→ **Data for processing**
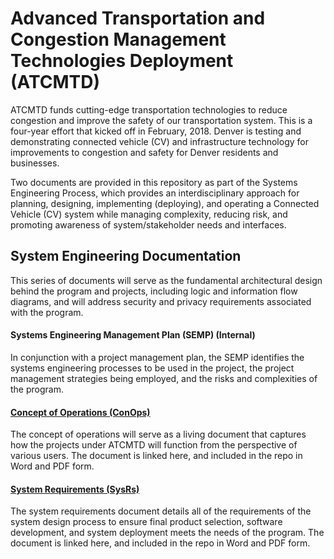 # Advanced Transportation and Congestion Management Technologies Deployment (ATCMTD) 
ATCMTD funds cutting-edge transportation technologies to reduce congestion and improve the safety of our transportation system. This is a four-year effort that kicked off in February, 2018. Denver is testing and demonstrating connected vehicle (CV) and infrastructure technology for improvements to congestion and safety for Denver residents and businesses.

Two documents are provided in this repository as part of the Systems Engineering Process, which provides an interdisciplinary approach for planning, designing, implementing (deploying), and operating a Connected Vehicle (CV) system while managing complexity, reducing risk, and promoting awareness of system/stakeholder needs and interfaces. 

## System Engineering Documentation
This series of documents will serve as the fundamental architectural design behind the program and projects, including logic and information flow diagrams, and will address security and privacy requirements associated with the program.
#### Systems Engineering Management Plan (SEMP) (Internal)
In conjunction with a project management plan, the SEMP identifies the systems engineering processes to be used in the project, the project management strategies being employed, and the risks and complexities of the program.
#### [Concept of Operations (ConOps)](https://docs.google.com/document/d/1SkBEHj-GHcKAstOvSemiywfhPNxf53QwxXH0I4nVWBc/edit?usp=sharing)
The concept of operations will serve as a living document that captures how the projects under ATCMTD will function from the perspective of various users. The document is linked here, and included in the repo in Word and PDF form.
#### [System Requirements (SysRs)](https://docs.google.com/document/d/1zl_QC7Y3t71Zh6UivrNueFdGdeSsj0i99Q5NlCUoAGU/edit?usp=sharing)
The system requirements document details all of the requirements of the system design process to ensure final product selection, software development, and system deployment meets the needs of the program. The document is linked here, and included in the repo in Word and PDF form.
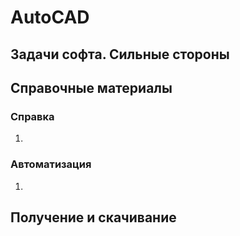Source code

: # AutoCAD

## Задачи софта. Сильные стороны

## Справочные материалы

### Справка

1.

### Автоматизация

1.

## Получение и скачивание
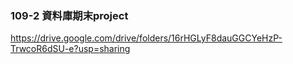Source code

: ### 109-2 資料庫期末project

https://drive.google.com/drive/folders/16rHGLyF8dauGGCYeHzP-TrwcoR6dSU-e?usp=sharing
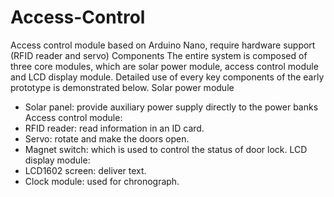 # Access-Control
Access control module based on Arduino Nano, require hardware support (RFID reader and servo)
Components
The entire system is composed of three core modules, which are solar power module, access control module and LCD display module.
Detailed use of every key components of the early prototype is demonstrated below.
Solar power module
-	Solar panel: provide auxiliary power supply directly to the power banks
Access control module:
-	RFID reader: read information in an ID card.
-	Servo: rotate and make the doors open.
-	Magnet switch: which is used to control the status of door lock.
LCD display module:
-	LCD1602 screen: deliver text.
-	Clock module: used for chronograph.
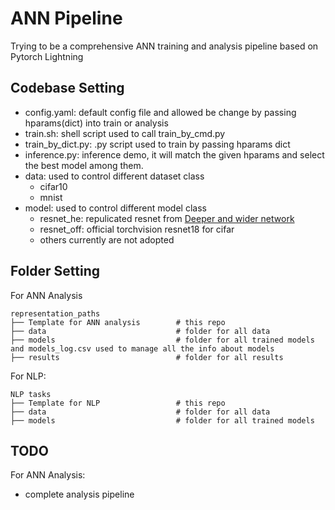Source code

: # ANN Pipeline
Trying to be a comprehensive ANN training and analysis pipeline based on Pytorch Lightning
## Codebase Setting
- config.yaml: default config file and allowed be change by passing hparams(dict) into train or analysis
- train.sh: shell script used to call train_by_cmd.py
- train_by_dict.py: .py script used to train by passing hparams dict
- inference.py: inference demo, it will match the given hparams and select the best model among them.
- data: used to control different dataset class
    - cifar10
    - mnist
- model: used to control different model class
    - resnet_he: repulicated resnet from [Deeper and wider network](https://arxiv.org/pdf/2010.15327.pdf)
    - resnet_off: official torchvision resnet18 for cifar
    - others currently are not adopted
## Folder Setting
For ANN Analysis

    representation_paths
    ├── Template for ANN analysis        # this repo
    ├── data                             # folder for all data
    ├── models                           # folder for all trained models and models_log.csv used to manage all the info about models
    ├── results                          # folder for all results

For NLP:

    NLP tasks
    ├── Template for NLP                 # this repo
    ├── data                             # folder for all data
    ├── models                           # folder for all trained models

## TODO
For ANN Analysis:
- complete analysis pipeline
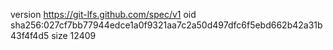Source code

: version https://git-lfs.github.com/spec/v1
oid sha256:027cf7bb77944edce1a0f9321aa7c2a50d497dfc6f5ebd662b42a31b43f4f4d5
size 12409
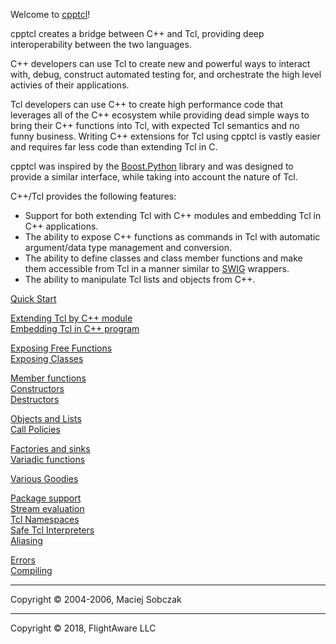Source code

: Welcome to [cpptcl](http://github.com/flightaware/cpptcl)!  

cpptcl creates a bridge between C++ and Tcl, providing deep interoperability between the two languages.

C++ developers can use Tcl to create new and powerful ways to interact with, debug, construct automated testing for, and orchestrate the high level activies of their applications.

Tcl developers can use C++ to create high performance code that leverages all of the C++ ecosystem while providing dead simple ways to bring their C++ functions into Tcl, with expected Tcl semantics and no funny business. Writing C++ extensions for Tcl using cpptcl is vastly easier and requires far less code than extending Tcl in C.

cpptcl was inspired by the [Boost.Python](http://www.boost.org/libs/python/doc/index.html) library and was designed to provide a similar interface, while taking into account the nature of Tcl.  

C++/Tcl provides the following features:  

*   Support for both extending Tcl with C++ modules and embedding Tcl in C++ applications.
*   The ability to expose C++ functions as commands in Tcl with automatic argument/data type management and conversion.
*   The ability to define classes and class member functions and make them accessible from Tcl in a manner similar to [SWIG](http://www.swig.org/) wrappers.
*   The ability to manipulate Tcl lists and objects from C++.  

[Quick Start](quickstart.md)  

[Extending Tcl by C++ module](quickstart.md#extending)  
[Embedding Tcl in C++ program](quickstart.md#embedding)  

[Exposing Free Functions](freefun.md)  
[Exposing Classes](classes.md)  

[Member functions](classes.md#members)  
[Constructors](classes.md#constructors)  
[Destructors](classes.md#destructors)  

[Objects and Lists](objects.md)  
[Call Policies](callpolicies.md)  

[Factories and sinks](callpolicies.md#factories)  
[Variadic functions](callpolicies.md#variadic)  

[Various Goodies](goodies.md)  

[Package support](goodies.md#packages)  
[Stream evaluation](goodies.md#streameval)  
[Tcl Namespaces](goodies.md#namespaces)  
[Safe Tcl Interpreters](goodies.md#safe)  
[Aliasing](goodies.md#aliasing)  

[Errors](errors.md)  
[Compiling](compiling.md)  

***

Copyright © 2004-2006, Maciej Sobczak
***
Copyright © 2018, FlightAware LLC
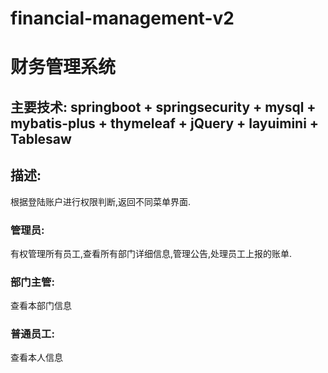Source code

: # financial-management-v2
# 财务管理系统
## 主要技术: springboot + springsecurity + mysql + mybatis-plus + thymeleaf + jQuery + layuimini + Tablesaw 
## 描述:
根据登陆账户进行权限判断,返回不同菜单界面.
### 管理员:
有权管理所有员工,查看所有部门详细信息,管理公告,处理员工上报的账单.
### 部门主管:
查看本部门信息
### 普通员工:
查看本人信息
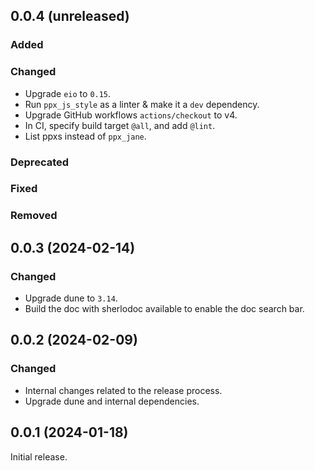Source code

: ## 0.0.4 (unreleased)

### Added

### Changed

- Upgrade `eio` to `0.15`.
- Run `ppx_js_style` as a linter & make it a `dev` dependency.
- Upgrade GitHub workflows `actions/checkout` to v4.
- In CI, specify build target `@all`, and add `@lint`.
- List ppxs instead of `ppx_jane`.

### Deprecated

### Fixed

### Removed

## 0.0.3 (2024-02-14)

### Changed

- Upgrade dune to `3.14`.
- Build the doc with sherlodoc available to enable the doc search bar.

## 0.0.2 (2024-02-09)

### Changed

- Internal changes related to the release process.
- Upgrade dune and internal dependencies.

## 0.0.1 (2024-01-18)

Initial release.
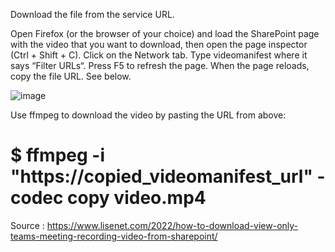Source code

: Download the file from the service URL.

Open Firefox (or the browser of your choice) and load the SharePoint page with the video that you want to download, then open the page inspector (Ctrl + Shift + C). Click on the Network tab. Type videomanifest where it says “Filter URLs“. Press F5 to refresh the page. When the page reloads, copy the file URL. See below.

  ![image](https://github.com/ObsidianMaximus/optix/assets/97427045/1fe2c171-382d-4faf-8346-feed67372c30)

Use ffmpeg to download the video by pasting the URL from above:

# $ ffmpeg -i "https://copied_videomanifest_url" -codec copy video.mp4


Source : https://www.lisenet.com/2022/how-to-download-view-only-teams-meeting-recording-video-from-sharepoint/
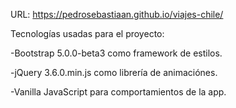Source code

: URL: https://pedrosebastiaan.github.io/viajes-chile/

Tecnologías usadas para el proyecto:

-Bootstrap 5.0.0-beta3 como framework de estilos.

-jQuery 3.6.0.min.js como librería de animaciónes.

-Vanilla JavaScript para comportamientos de la app.

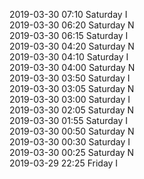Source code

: 2019-03-30 07:10 Saturday  I  
2019-03-30 06:20 Saturday  N  
2019-03-30 06:15 Saturday  I  
2019-03-30 04:20 Saturday  N  
2019-03-30 04:10 Saturday  I  
2019-03-30 04:00 Saturday  N  
2019-03-30 03:50 Saturday  I  
2019-03-30 03:05 Saturday  N  
2019-03-30 03:00 Saturday  I  
2019-03-30 02:05 Saturday  N  
2019-03-30 01:55 Saturday  I  
2019-03-30 00:50 Saturday  N  
2019-03-30 00:30 Saturday  I  
2019-03-30 00:25 Saturday  N  
2019-03-29 22:25 Friday  I  
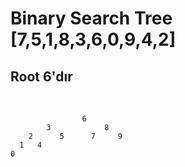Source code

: # Binary Search Tree [7,5,1,8,3,6,0,9,4,2]

## Root 6'dır

</br>

                    6
            3            8               
        2      5      7     9
      1   4        
    0  
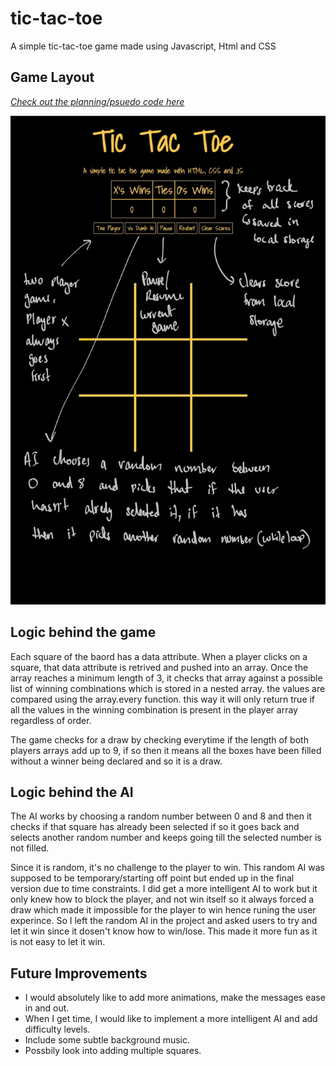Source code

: # tic-tac-toe
A simple tic-tac-toe game made using Javascript, Html and CSS

## Game Layout
<em>[Check out the planning/psuedo code here](./images/Plan.pdf)</em>

![Outline](./images/gameLayout.png)


## Logic behind the game
Each square of the baord has a data attribute. When a player clicks on a square, that data attribute is retrived and pushed into an array. Once the array reaches a minimum length of 3, it checks that array against a possible list of winning combinations which is stored in a nested array. the values are compared using the array.every function. this way it will only return true if all the values in the winning combination is present in the player array regardless of order.

The game checks for a draw by checking everytime if the length of both players arrays add up to 9, if so then it means all the boxes have been filled without a winner being declared and so it is a draw.

## Logic behind the AI
The AI works by choosing a random number between 0 and 8 and then it checks if that square has already been selected if so it goes back and selects another random number and keeps going till the selected number is not filled.

Since it is random, it's no challenge to the player to win. This random AI was supposed to be temporary/starting off point but ended up in the final version due to time constraints. I did get a more intelligent AI to work but it only knew how to block the player, and not win itself so it always forced a draw which made it impossible for the player to win hence runing the user experince. So I left the random AI in the project and asked users to try and let it win since it dosen't know how to win/lose. This made it more fun as it is not easy to let it win.

## Future Improvements
- I would absolutely like to add more animations, make the messages ease in and out.
- When I get time, I would like to implement a more intelligent AI and add difficulty levels. 
- Include some subtle background music.
- Possbily look into adding multiple squares.

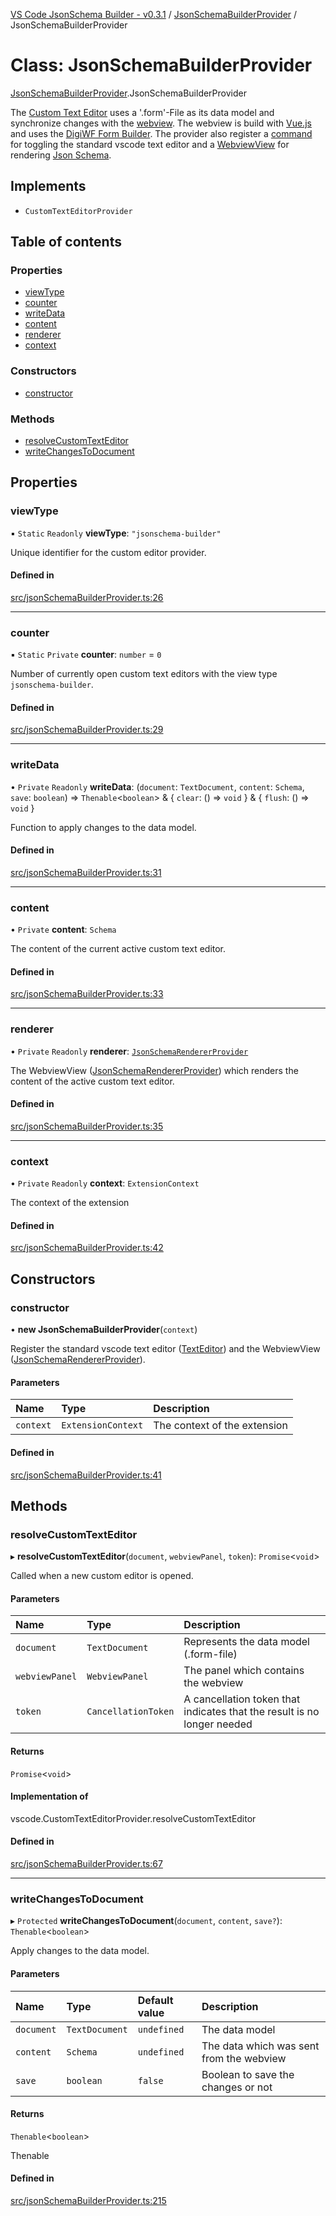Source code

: [VS Code JsonSchema Builder - v0.3.1](../documentation.md) / [JsonSchemaBuilderProvider](../modules/JsonSchemaBuilderProvider.md) / JsonSchemaBuilderProvider

# Class: JsonSchemaBuilderProvider

[JsonSchemaBuilderProvider](../modules/JsonSchemaBuilderProvider.md).JsonSchemaBuilderProvider

The [Custom Text Editor](https://code.visualstudio.com/api/extension-guides/custom-editors) uses a '.form'-File as its
data model and synchronize changes with the [webview](https://code.visualstudio.com/api/extension-guides/webview).
The webview is build with [Vue.js](https://vuejs.org/) and uses the [DigiWF Form Builder](https://github.com/it-at-m/digiwf-form-builder).
The provider also register a [command](https://code.visualstudio.com/api/extension-guides/command) for toggling the
standard vscode text editor and a [WebviewView](https://code.visualstudio.com/api/extension-guides/webview)
for rendering [Json Schema](https://json-schema.org/).

## Implements

- `CustomTextEditorProvider`

## Table of contents

### Properties

- [viewType](JsonSchemaBuilderProvider.JsonSchemaBuilderProvider.md#viewtype)
- [counter](JsonSchemaBuilderProvider.JsonSchemaBuilderProvider.md#counter)
- [writeData](JsonSchemaBuilderProvider.JsonSchemaBuilderProvider.md#writedata)
- [content](JsonSchemaBuilderProvider.JsonSchemaBuilderProvider.md#content)
- [renderer](JsonSchemaBuilderProvider.JsonSchemaBuilderProvider.md#renderer)
- [context](JsonSchemaBuilderProvider.JsonSchemaBuilderProvider.md#context)

### Constructors

- [constructor](JsonSchemaBuilderProvider.JsonSchemaBuilderProvider.md#constructor)

### Methods

- [resolveCustomTextEditor](JsonSchemaBuilderProvider.JsonSchemaBuilderProvider.md#resolvecustomtexteditor)
- [writeChangesToDocument](JsonSchemaBuilderProvider.JsonSchemaBuilderProvider.md#writechangestodocument)

## Properties

### viewType

▪ `Static` `Readonly` **viewType**: ``"jsonschema-builder"``

Unique identifier for the custom editor provider.

#### Defined in

[src/jsonSchemaBuilderProvider.ts:26](https://github.com/FlowSquad/miranum-vs-code-forms/blob/45ce17f/src/jsonSchemaBuilderProvider.ts#L26)

___

### counter

▪ `Static` `Private` **counter**: `number` = `0`

Number of currently open custom text editors with the view type `jsonschema-builder`.

#### Defined in

[src/jsonSchemaBuilderProvider.ts:29](https://github.com/FlowSquad/miranum-vs-code-forms/blob/45ce17f/src/jsonSchemaBuilderProvider.ts#L29)

___

### writeData

• `Private` `Readonly` **writeData**: (`document`: `TextDocument`, `content`: `Schema`, `save`: `boolean`) => `Thenable`<`boolean`\> & { `clear`: () => `void`  } & { `flush`: () => `void`  }

Function to apply changes to the data model.

#### Defined in

[src/jsonSchemaBuilderProvider.ts:31](https://github.com/FlowSquad/miranum-vs-code-forms/blob/45ce17f/src/jsonSchemaBuilderProvider.ts#L31)

___

### content

• `Private` **content**: `Schema`

The content of the current active custom text editor.

#### Defined in

[src/jsonSchemaBuilderProvider.ts:33](https://github.com/FlowSquad/miranum-vs-code-forms/blob/45ce17f/src/jsonSchemaBuilderProvider.ts#L33)

___

### renderer

• `Private` `Readonly` **renderer**: [`JsonSchemaRendererProvider`](JsonSchemaRendererProvider.JsonSchemaRendererProvider.md)

The WebviewView ([JsonSchemaRendererProvider](../modules/JsonSchemaRendererProvider.md)) which renders the content of the active custom text editor.

#### Defined in

[src/jsonSchemaBuilderProvider.ts:35](https://github.com/FlowSquad/miranum-vs-code-forms/blob/45ce17f/src/jsonSchemaBuilderProvider.ts#L35)

___

### context

• `Private` `Readonly` **context**: `ExtensionContext`

The context of the extension

#### Defined in

[src/jsonSchemaBuilderProvider.ts:42](https://github.com/FlowSquad/miranum-vs-code-forms/blob/45ce17f/src/jsonSchemaBuilderProvider.ts#L42)

## Constructors

### constructor

• **new JsonSchemaBuilderProvider**(`context`)

Register the standard vscode text editor ([TextEditor](../modules/TextEditor.md)) and the WebviewView ([JsonSchemaRendererProvider](../modules/JsonSchemaRendererProvider.md)).

#### Parameters

| Name | Type | Description |
| :------ | :------ | :------ |
| `context` | `ExtensionContext` | The context of the extension |

#### Defined in

[src/jsonSchemaBuilderProvider.ts:41](https://github.com/FlowSquad/miranum-vs-code-forms/blob/45ce17f/src/jsonSchemaBuilderProvider.ts#L41)

## Methods

### resolveCustomTextEditor

▸ **resolveCustomTextEditor**(`document`, `webviewPanel`, `token`): `Promise`<`void`\>

Called when a new custom editor is opened.

#### Parameters

| Name | Type | Description |
| :------ | :------ | :------ |
| `document` | `TextDocument` | Represents the data model (.form-file) |
| `webviewPanel` | `WebviewPanel` | The panel which contains the webview |
| `token` | `CancellationToken` | A cancellation token that indicates that the result is no longer needed |

#### Returns

`Promise`<`void`\>

#### Implementation of

vscode.CustomTextEditorProvider.resolveCustomTextEditor

#### Defined in

[src/jsonSchemaBuilderProvider.ts:67](https://github.com/FlowSquad/miranum-vs-code-forms/blob/45ce17f/src/jsonSchemaBuilderProvider.ts#L67)

___

### writeChangesToDocument

▸ `Protected` **writeChangesToDocument**(`document`, `content`, `save?`): `Thenable`<`boolean`\>

Apply changes to the data model.

#### Parameters

| Name | Type | Default value | Description |
| :------ | :------ | :------ | :------ |
| `document` | `TextDocument` | `undefined` | The data model |
| `content` | `Schema` | `undefined` | The data which was sent from the webview |
| `save` | `boolean` | `false` | Boolean to save the changes or not |

#### Returns

`Thenable`<`boolean`\>

Thenable

#### Defined in

[src/jsonSchemaBuilderProvider.ts:215](https://github.com/FlowSquad/miranum-vs-code-forms/blob/45ce17f/src/jsonSchemaBuilderProvider.ts#L215)
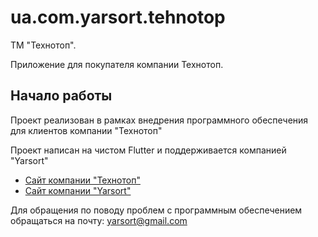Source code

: # ua.com.yarsort.tehnotop

ТМ "Технотоп".

Приложение для покупателя компании Технотоп.

## Начало работы

Проект реализован в рамках внедрения программного обеспечения для клиентов компании "Технотоп"

Проект написан на чистом Flutter и поддерживается компанией "Yarsort"

- [Сайт компании "Технотоп"](https://tehnotop.ua)
- [Сайт компании "Yarsort"](https://yarsort.com.ua)

Для обращения по поводу проблем с программным обеспечением обращаться на почту: yarsort@gmail.com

→ **Aim of the exercise**
Reproduce the records word for word from their start through the line that contains "Two documents are", including that line, and leave the pictures out of your answer.

→ **Response for this exercise**
 # Advanced Transportation and Congestion Management Technologies Deployment (ATCMTD) 
ATCMTD funds cutting-edge transportation technologies to reduce congestion and improve the safety of our transportation system. This is a four-year effort that kicked off in February, 2018. Denver is testing and demonstrating connected vehicle (CV) and infrastructure technology for improvements to congestion and safety for Denver residents and businesses.

Two documents are provided in this repository as part of the Systems Engineering Process, which provides an interdisciplinary approach for planning, designing, implementing (deploying), and operating a Connected Vehicle (CV) system while managing complexity, reducing risk, and promoting awareness of system/stakeholder needs and interfaces. 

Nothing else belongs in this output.